MILWAUKEE — The family of a bystander who was killed in a police pursuit in Milwaukee is now suing the city and the officers who were involved.

The civil suit says Le’Quon McCoy was driving to work in 2019 when a suspect being chased by police crashed into his SUV. McCoy died at the scene.

The Milwaukee Police Department’s (MPD) pursuit policy has undergone many changes over the past decade.

Up until five years ago, Milwaukee police officers could only pursue fleeing vehicles if they believed an occupant was involved in a violent felony. While Milwaukee’s police union believes the changes have resulted in more arrests and accountability, some in the community fear it’s putting too many lives at risk.

Police pursuits can be extremely dangerous. MPD data from past years shows about half of all pursuits exceed speeds of 75 miles per hour, roughly a quarter end with crashes, and some have resulted in deaths of suspects, innocent bystanders and even a Milwaukee police officer in 2018.

"Officers do not want to pursue vehicles,” said Milwaukee Police Association President Andrew Wagner. “It's a danger to themselves, it's dangerous to the community and they're well aware of that going into it. It's something that we feel we need to do though to protect the community in the capacity of criminal justice."

Wagner believes that prior to 2017, many criminals knew that if they fled police in Milwaukee, they would likely get away due to the department’s pursuit policy at the time.

That all changed when the city’s Fire and Police Commission forced former Chief Ed Flynn to change the department’s pursuit policy to address a surge in reckless driving and mobile drug trafficking.

The policy change resulted in police pursuits skyrocketing.

Major spike in pursuits after MPD policy shift .png

Since then, MPD data shows more than two-thirds of all pursuits were initiated due to reckless driving.

Percent of pursuits initiated for reckless driving.png

When asked if Wagner believes if MPD’s current pursuit policy is effective, he responded, “I believe it is in fact effective.
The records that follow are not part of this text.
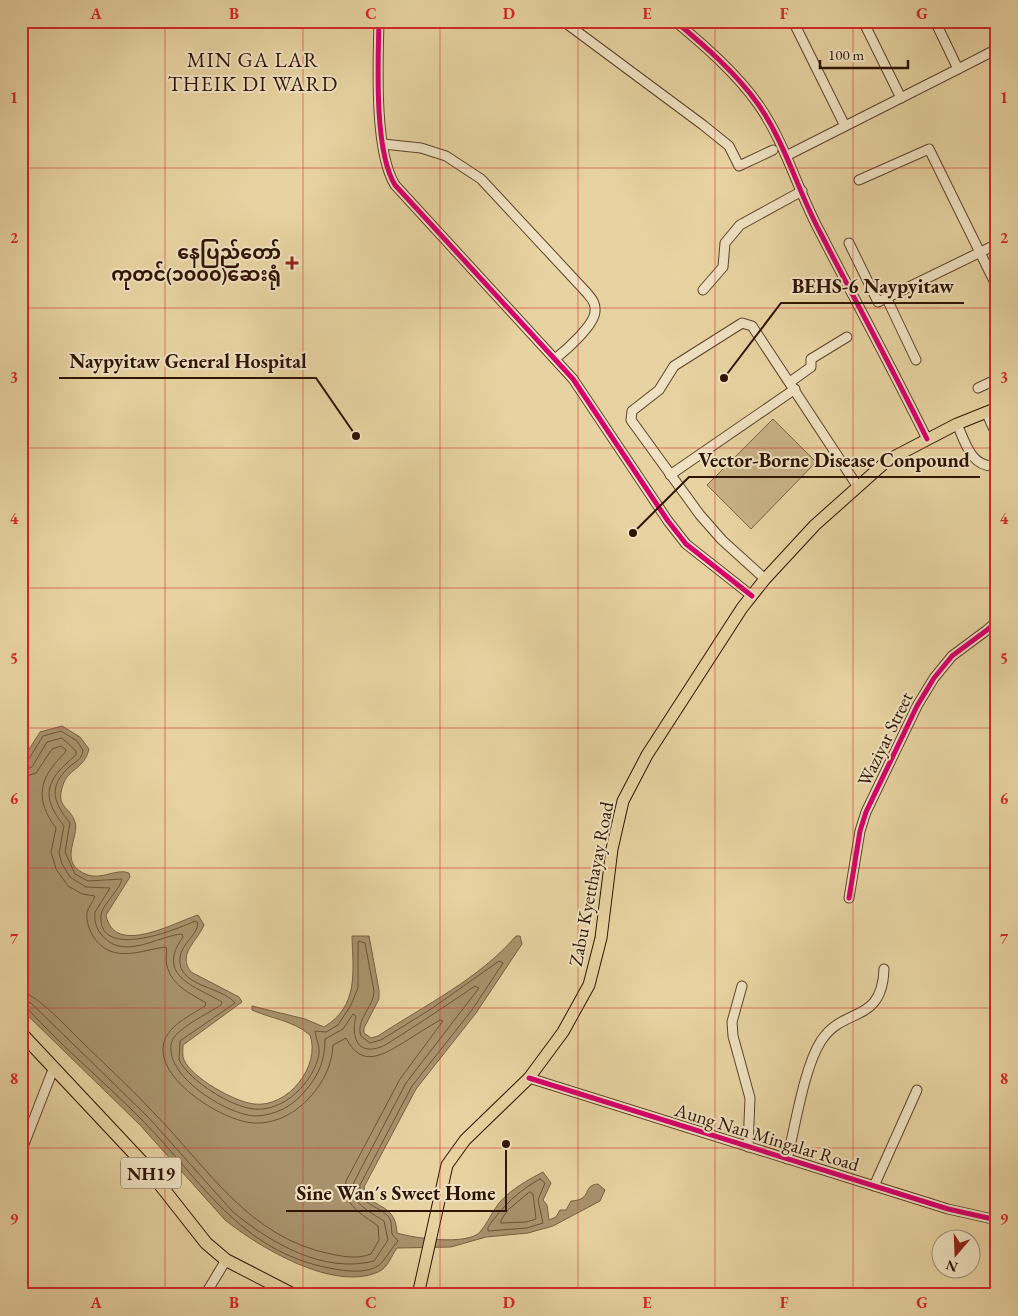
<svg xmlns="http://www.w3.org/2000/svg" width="1018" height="1316" font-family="'EB Garamond','Noto Sans Myanmar',serif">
	<rect width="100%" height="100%" fill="#e7d3a1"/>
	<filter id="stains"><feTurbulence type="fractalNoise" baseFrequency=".004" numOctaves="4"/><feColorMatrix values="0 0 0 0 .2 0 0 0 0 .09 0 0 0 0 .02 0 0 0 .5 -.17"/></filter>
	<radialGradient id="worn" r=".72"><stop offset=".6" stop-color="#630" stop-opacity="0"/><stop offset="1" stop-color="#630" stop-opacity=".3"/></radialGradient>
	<!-- green -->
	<path fill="#c8b286" stroke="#7c6245" d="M773,419L816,462L751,529L707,485Z"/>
	<!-- water -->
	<path fill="#a8926c" stroke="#785f42" d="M62,726L80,737L89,749C84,770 68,768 63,785C55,808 70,806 75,822C80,837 56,864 88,875C101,880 117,868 129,873L130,877L106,915C114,957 173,923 198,915L204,925C197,942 177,954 191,972L239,997L242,1002L183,1045C183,1049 182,1056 184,1060C192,1078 235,1102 254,1104C288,1108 321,1066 310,1035C292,1020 272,1019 252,1010V1006L305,1019L324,1027C359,1006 353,972 352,936H369L379,990V999L364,1028V1033L371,1038L378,1036C425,1005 479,979 516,936H520L522,944L476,1013L416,1089L364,1187C367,1210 396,1200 397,1233C413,1238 467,1246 480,1232C487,1224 492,1212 499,1203C511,1189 528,1180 543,1172L551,1183L543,1200L547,1205L549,1220L556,1217L560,1210H566L571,1201C593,1200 582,1185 598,1184L605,1190L600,1201L553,1226L528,1233L486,1237L451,1247L397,1248C391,1256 388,1268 378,1272C333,1292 259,1247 225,1220L140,1125L21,1009V762L40,732Z"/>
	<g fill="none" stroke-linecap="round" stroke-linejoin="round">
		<!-- shore -->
		<g stroke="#6c5238" stroke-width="1">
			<path d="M21,765L27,762L43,736L61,731L77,741L83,750C82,760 76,761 69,767C47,788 54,803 70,823L65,852L75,874L88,881L122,879C119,891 102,905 101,915C97,961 176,930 195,921L198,923C197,936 182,943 180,957C176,987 222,986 235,1003L180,1041L179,1060C190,1081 231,1107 254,1109C284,1112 314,1082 319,1054C320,1046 316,1039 315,1031L326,1032L338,1025L351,1005L358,988V941L365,943L374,991C374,1007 355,1020 361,1036L370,1043L381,1040L431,1009L499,961L503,963L472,1010L412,1086L360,1185C358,1206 381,1205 390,1219C392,1223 391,1229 392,1234L398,1241C393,1246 383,1263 378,1266C364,1274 344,1271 329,1268C240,1251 202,1181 143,1121C106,1083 63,1048 27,1008L21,1006"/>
			<path d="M21,771L32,767L47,742L62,738L76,751V755C47,779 39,795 64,826L59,853L62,864L70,877L86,887L110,888L95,912C94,920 96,928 101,934C122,962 157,936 182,934L183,937C155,976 195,986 222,1002L221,1005C209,1013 177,1028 172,1041C161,1075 229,1116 256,1116C276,1115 293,1106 305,1091C319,1075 325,1060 325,1039L343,1029L353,1014L356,1016C351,1035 356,1056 381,1047C388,1044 394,1039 401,1035C426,1019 450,1003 475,986L479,988L406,1083L354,1182C348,1202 370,1212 384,1221L388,1240L374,1261C323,1274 271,1243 233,1212L148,1117L31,1003L21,1000"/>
			<path d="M21,778L36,773L52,749L61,746L66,750C64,755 57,760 54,765C36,786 40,807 56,828L51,852L56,869L68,886L82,894L95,896C93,902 88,907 87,913C86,922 90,932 95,939C114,964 141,950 166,947C168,953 165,960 167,966C172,986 190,993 206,1003L205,1006C193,1014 173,1023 166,1037C147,1075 223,1122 254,1123C277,1124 297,1112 311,1096C324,1081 332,1065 333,1045L346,1038C362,1070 384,1054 406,1041C417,1034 428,1027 440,1020L443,1021L400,1079L346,1181C342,1205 362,1214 378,1226L379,1240L371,1254C358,1259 345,1257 331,1254C249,1238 208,1168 154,1113C129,1086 102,1062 76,1036C65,1025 35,993 21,992"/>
			<path d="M540,1179L545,1183L538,1200L543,1223L527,1228L488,1231V1227C503,1206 518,1191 540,1179Z"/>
			<path d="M530,1192L533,1194L536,1219L526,1222L501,1223V1220L508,1210Z"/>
		</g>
		<!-- minor casing -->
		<g stroke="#5d432b" stroke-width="11">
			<g id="minor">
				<path d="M379,21C378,63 374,151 395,185L573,379L668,521L686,544L752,596"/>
				<path d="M563,21L703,125L729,146L739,166L773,150"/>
				<path d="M675,21C705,46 736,73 758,104C786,144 798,192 821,234C856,302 893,370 927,439"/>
				<path d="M793,21L845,126"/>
				<path d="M863,21L901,98"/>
				<path d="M935,21L958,69L997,49"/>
				<path d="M383,144L421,148L446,156L481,179L587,293C591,298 596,303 595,311C595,325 565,351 555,359"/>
				<path d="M786,156L958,69"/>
				<path d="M859,180L929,149L997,287"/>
				<path d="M849,243L878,302L997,244"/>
				<path d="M703,290L723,267L725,243L740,225L802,191"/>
				<path d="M887,299L916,360"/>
				<path d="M790,382L811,367V359L847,337"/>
				<path d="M978,388L997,379"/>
				<path d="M986,412L997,436"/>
				<path d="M957,424C965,442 971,467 994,466L997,463"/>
				<path d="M670,475L795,389"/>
				<path d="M765,579L722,540L700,515L631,420L632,411L659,390L674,366L742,323L752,326L858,487"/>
				<path d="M849,898L860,831L866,812L917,706L934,678L952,656L987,630L997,621"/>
				<path d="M742,986L732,1022L733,1036L750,1098L748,1147"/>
				<path d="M529,1078L948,1209L997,1220"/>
				<path d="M21,1152L54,1067"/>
				<path d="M787,1159C795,1128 804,1067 821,1041C843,1006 882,1025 884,969"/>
				<path d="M874,1186L917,1090"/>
				<path d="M205,1295L226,1260"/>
			</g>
		</g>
		<!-- major casing -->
		<g stroke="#2f1304" stroke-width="13">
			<path id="major" d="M418,1295L447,1165L465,1140L529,1078L563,1032L589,985L601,938L612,849L623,801L647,755L742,608L765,579L815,525L888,460L957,424L997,408"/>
		</g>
		<!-- highway casing -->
		<g stroke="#2f1304" stroke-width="14">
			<path id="highway" d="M21,1033L143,1163L206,1243L226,1260L294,1295"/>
		</g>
		<!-- minor -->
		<use href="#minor" stroke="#efe2c2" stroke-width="9"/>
		<!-- major -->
		<use href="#major" stroke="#e7d3a1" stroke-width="11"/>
		<!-- highway -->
		<use href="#highway" stroke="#e7d3a1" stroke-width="12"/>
		<!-- cycleway casing -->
		<g stroke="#efe2c2" stroke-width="8">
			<g id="cycleway">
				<path d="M379,21C378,63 374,151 395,185L573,379L668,521L686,544L752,596"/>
				<path d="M675,21C705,46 736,73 758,104C786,144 798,192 821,234C856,302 893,370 927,439"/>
				<path d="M849,898L860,831L866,812L917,706L934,678L952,656L987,630L997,621"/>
				<path d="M529,1078L948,1209L997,1220"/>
			</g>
		</g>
		<!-- cycleway -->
		<use href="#cycleway" stroke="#d6006c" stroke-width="5"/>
	</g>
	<!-- grid -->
	<path fill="none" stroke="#d62828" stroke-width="1" stroke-opacity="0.55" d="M165,21V1295M303,21V1295M440,21V1295M578,21V1295M715,21V1295M853,21V1295M21,168H997M21,308H997M21,448H997M21,588H997M21,728H997M21,868H997M21,1008H997M21,1148H997"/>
	<!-- markers -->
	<path fill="#8f2418" stroke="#efe2c2" stroke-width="2" d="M289.5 255.5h5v5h5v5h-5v5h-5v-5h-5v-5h5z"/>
	<g text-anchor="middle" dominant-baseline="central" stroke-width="4" stroke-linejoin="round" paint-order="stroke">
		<!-- shield labels -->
		<rect fill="#efe2c2" stroke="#69513d" stroke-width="1" x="121" y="1157.5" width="60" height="31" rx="4"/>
		<g font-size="18" font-weight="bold" fill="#2f1304">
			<text x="151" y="1173">NH19</text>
		</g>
		<!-- poi labels -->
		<g font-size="19" font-weight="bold" fill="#2f1304" stroke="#efe2c2" text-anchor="end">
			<text x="281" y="252">နေပြည်တော်<tspan x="281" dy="22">ကုတင်(၁၀၀၀)ဆေးရုံ</tspan></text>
		</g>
		<!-- street labels -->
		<g font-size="19" fill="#2f1304" stroke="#efe2c2">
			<text transform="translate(885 739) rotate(-64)">Waziyar Street</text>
			<text transform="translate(591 884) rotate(-79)">Zabu Kyetthayay Road</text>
			<text transform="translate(767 1137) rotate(17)">Aung Nan Mingalar Road</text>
		</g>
		<!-- quarter labels -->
		<g font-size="21" letter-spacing="1" fill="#2f1304" stroke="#efe2c2">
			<text x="253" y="59">MIN GA LAR<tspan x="253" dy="24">THEIK DI WARD</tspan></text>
		</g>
	</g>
	<!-- callouts -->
	<path fill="none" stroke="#2f1304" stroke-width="2" d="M724 378L781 303H964M356 436L316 378H59M633 533L689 477H980M506 1144L506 1211H286"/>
	<g fill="#2f1304" stroke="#efe2c2" stroke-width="2">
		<circle cx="724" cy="378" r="5"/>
		<circle cx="356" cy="436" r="5"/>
		<circle cx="633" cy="533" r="5"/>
		<circle cx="506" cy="1144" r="5"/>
	</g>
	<g font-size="20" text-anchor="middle" font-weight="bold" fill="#2f1304" stroke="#efe2c2" stroke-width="4" stroke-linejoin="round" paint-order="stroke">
		<text x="873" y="293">BEHS-6 Naypyitaw</text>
		<text x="188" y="368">Naypyitaw General Hospital</text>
		<text x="834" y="467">Vector-Borne Disease Conpound</text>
		<text x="396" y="1200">Sine Wan´s Sweet Home</text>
	</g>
	<!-- margin -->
	<rect width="1018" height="1316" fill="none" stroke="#e7d3a1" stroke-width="55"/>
	<!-- north arrow -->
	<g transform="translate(956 1254) rotate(199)"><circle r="24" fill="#efe2c2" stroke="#a28f76"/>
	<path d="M0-4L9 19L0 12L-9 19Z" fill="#8f2418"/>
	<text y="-8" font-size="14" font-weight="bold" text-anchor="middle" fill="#2f1304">N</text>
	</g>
	<!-- scale -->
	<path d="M820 60v8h88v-8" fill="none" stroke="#2f1304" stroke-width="2.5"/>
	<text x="828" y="60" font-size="15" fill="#2f1304" stroke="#efe2c2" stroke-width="4" paint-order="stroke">100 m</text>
	<rect x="28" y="28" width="962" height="1260" fill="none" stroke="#d62828" stroke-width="2"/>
	<g font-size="16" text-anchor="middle" font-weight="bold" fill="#d62828">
		<text x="96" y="19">A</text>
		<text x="234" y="19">B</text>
		<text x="371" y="19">C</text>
		<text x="509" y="19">D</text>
		<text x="647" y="19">E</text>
		<text x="784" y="19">F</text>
		<text x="922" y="19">G</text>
		<text x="14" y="103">1</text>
		<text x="1004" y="103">1</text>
		<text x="14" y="243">2</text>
		<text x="1004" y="243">2</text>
		<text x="14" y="383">3</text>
		<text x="1004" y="383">3</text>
		<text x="14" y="524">4</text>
		<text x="1004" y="524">4</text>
		<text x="14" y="664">5</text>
		<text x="1004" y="664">5</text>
		<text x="14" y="804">6</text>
		<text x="1004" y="804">6</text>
		<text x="14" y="944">7</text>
		<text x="1004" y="944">7</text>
		<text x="14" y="1084">8</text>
		<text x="1004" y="1084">8</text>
		<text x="14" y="1224">9</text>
		<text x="1004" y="1224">9</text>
		<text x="96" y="1308">A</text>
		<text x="234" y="1308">B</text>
		<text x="371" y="1308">C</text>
		<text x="509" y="1308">D</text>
		<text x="647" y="1308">E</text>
		<text x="784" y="1308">F</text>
		<text x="922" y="1308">G</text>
	</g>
	<rect width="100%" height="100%" filter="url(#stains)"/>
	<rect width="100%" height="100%" fill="url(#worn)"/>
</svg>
I think we need a pursuit policy that allows officers to pursue vehicles. I think what we saw when we had banned all pursuits is we saw a huge increase in what we call non-pursuits which led to many more accidents and many more incidents."

Currently, MPD is authorized to pursue vehicles for a variety of reasons, including if an occupant or vehicle was involved in a violent felony, if the vehicle or occupant presents a threat to public safety, or if the driver refuses to stop.

Community advocate Tory Lowe argues the risk isn’t worth the reward. He thinks it’s time to roll back the policy to only pursuing occupants involved in violent felonies.

"I believe it should have stayed closed,” he said. “I think they should have kept it to where you couldn't pursue. Why? Because of what we're talking about now, innocent lives being lost."

Lowe thinks the community would be safer if police let reckless drivers get away and locate them afterward by using license plates, vehicle registration information along with suspect descriptions.

New data from the Milwaukee Police Department shows pursuits have decreased a bit since its record year in 2018 to fewer than 900 pursuits in 2019 and 2020.